Overview Setup an automated process for continuous monitoring, vulnerability management, and security policy compliance evaluation reporting. Primarily focusing on PHP microservices and Islandora Drupal modules.

[ruebot]

@DonRichards how would you like to proceed with this ticket before it gets too stale? Would you like to refocus your efforts here and align it with the MVP, or would you like to close the issue and come back to it later?

[ruebot]

@DonRichards ping

[DonRichards]

Hi @ruebot I've been doing some research into this for other projects. While looking into a continuous security integration to validate the security posture for non-infrastructure software through Travis continuous integration pipeline I've come across a few options. These could be easy enough to implement and quick to code.

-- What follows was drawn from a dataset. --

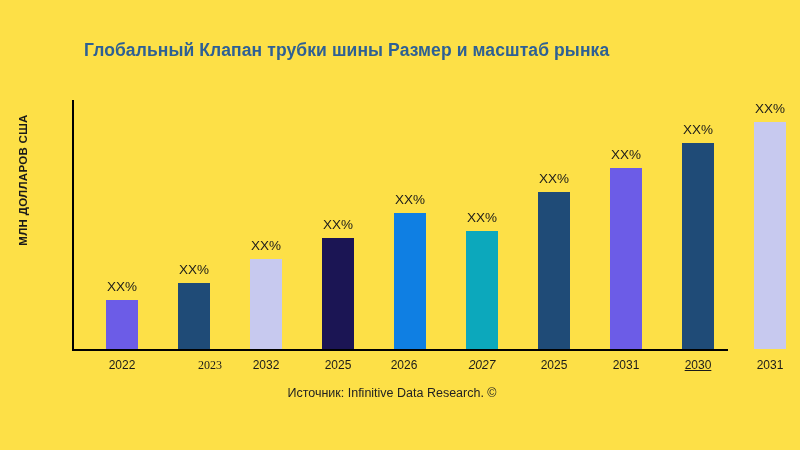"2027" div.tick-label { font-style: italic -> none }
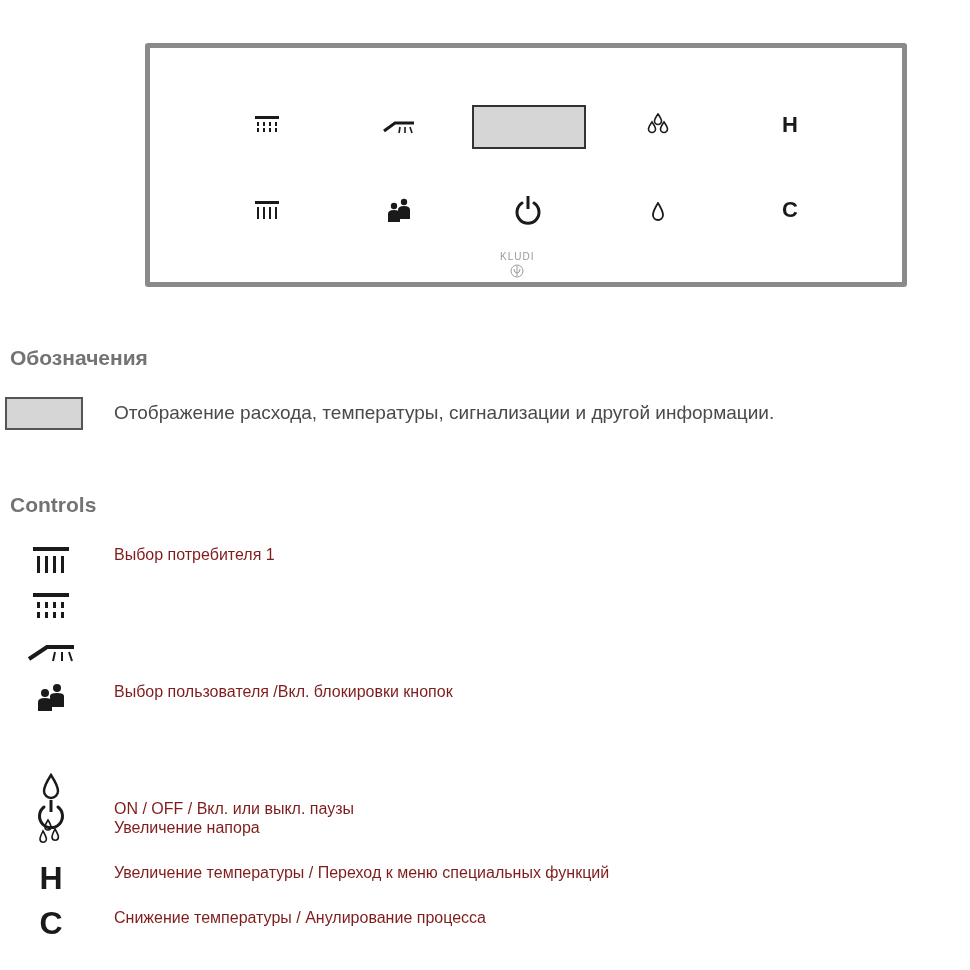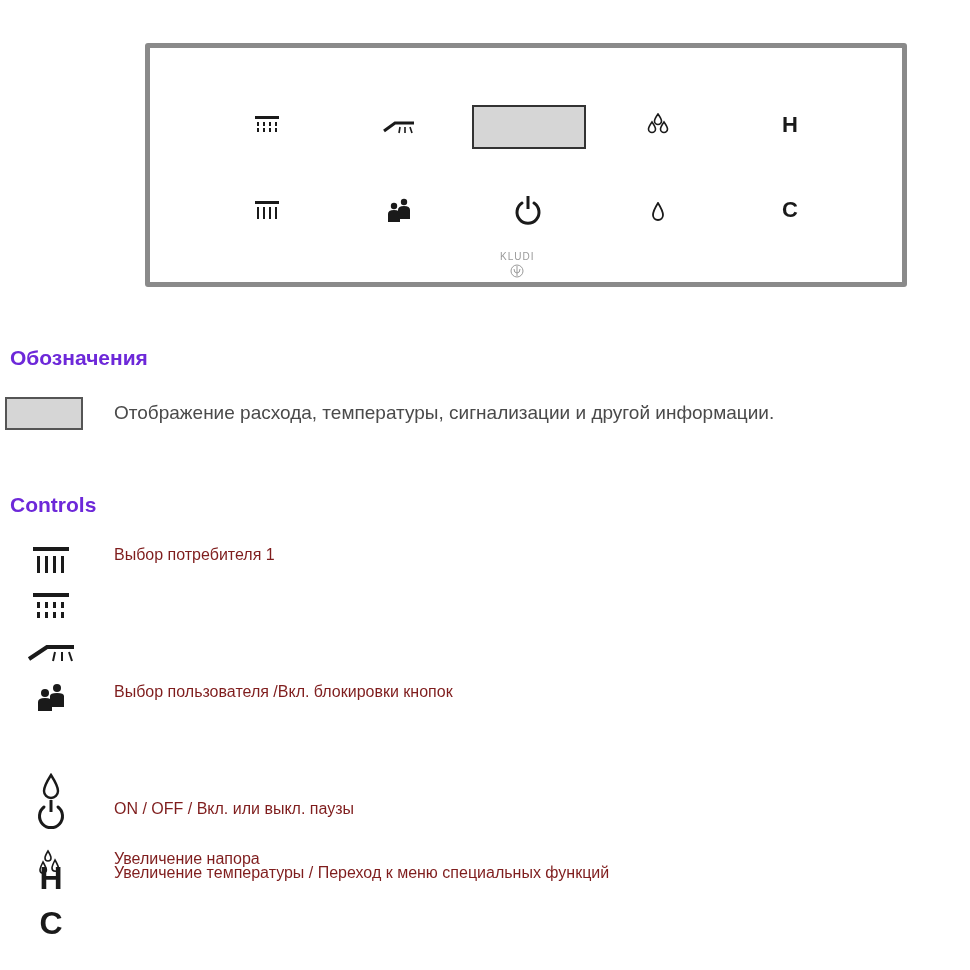"Обозначения" .h-title { color: #6d28d9 -> #737373 }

ISIG is already developing this security posture. Does CLAW want to rely on ISIG's suggestions for this?

Assuming the security suite is a separate repo because of the size and possible use I can put together a starting point in the next few days to look at.

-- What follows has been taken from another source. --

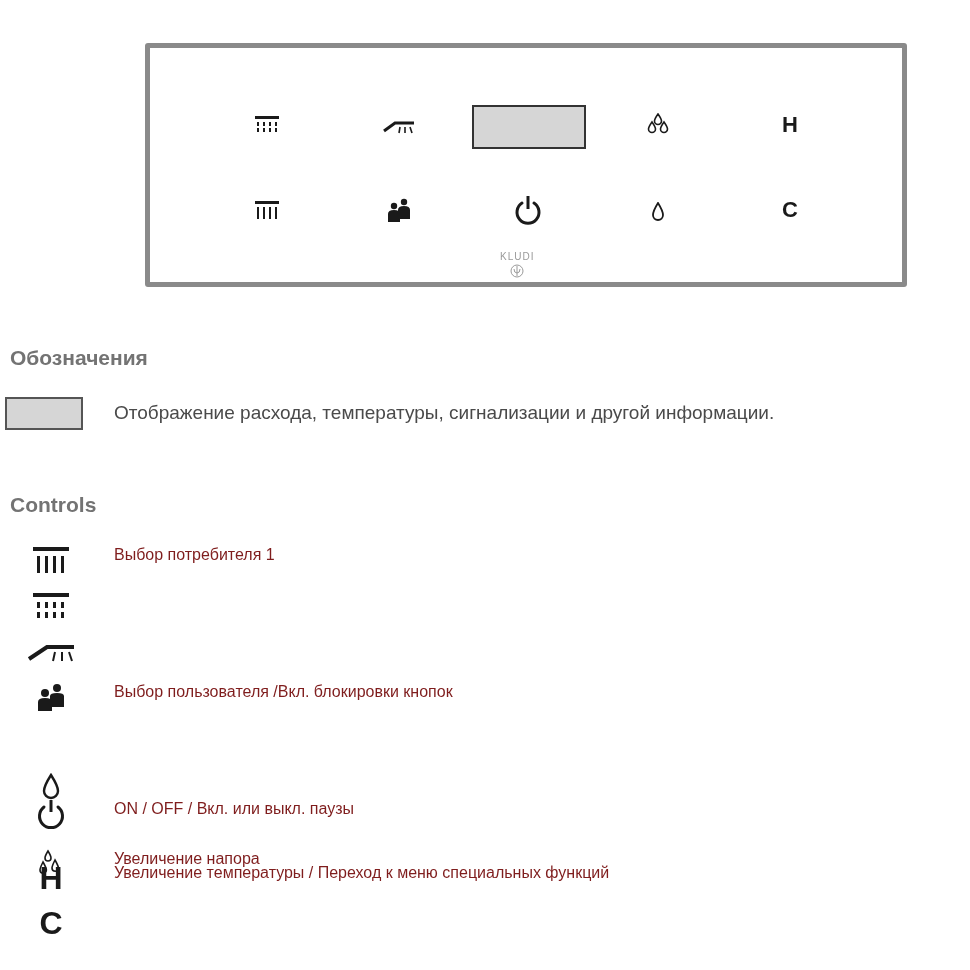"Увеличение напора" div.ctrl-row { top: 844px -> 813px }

I just created an empty repo for this; https://github.com/DonRichards/CPS

But I agree if this isn't something quickly wrapped up it might be useful to revisit later. As for now it might actually help people develop faster and more confidently.

But I'm open to suggestions.

[ruebot]

Please expand more on the security posture.

[DonRichards]

Overall security plan and assessment of what is important to a check (vulnerabilities, injection, code standards, etc.).

Knowing what is import help develop the scope for testing. If we start with a catch all we could end up test for DDOS attack issues when that is outside the scope of our stack.

[ruebot]

Can you explicitly outline;

• how this is different from what you originally proposed, and has already been commented on
• what you are volunteering to work on
• what you are committing to deliver
• how this aligns with the MVP

[DonRichards]

• Does not differ much if at all.
• I'm willing to create a submodule to accomplish this via spinning up a VM in travis and test.
• Committing to create a starting point to automate the testing, document how to make additions
• MVP: The ability to restrict access to collections and/or individual resources across all representations (test restrictions work).

[DonRichards]

I am wondering if Codecov is enough to start with? It's already been integrated with some of the submodules.

[ruebot]

Where does Codecov overlap with what you are proposing?

[DonRichards]

Just think it's all part of Code quality

[ruebot]

Closing this for now since the scope has changed a few times, and we're do not have consensus on what it is. If we sort out the scope, we can re-open or create a new ticket. Feel free to create an item on a future CLAW Call if need be.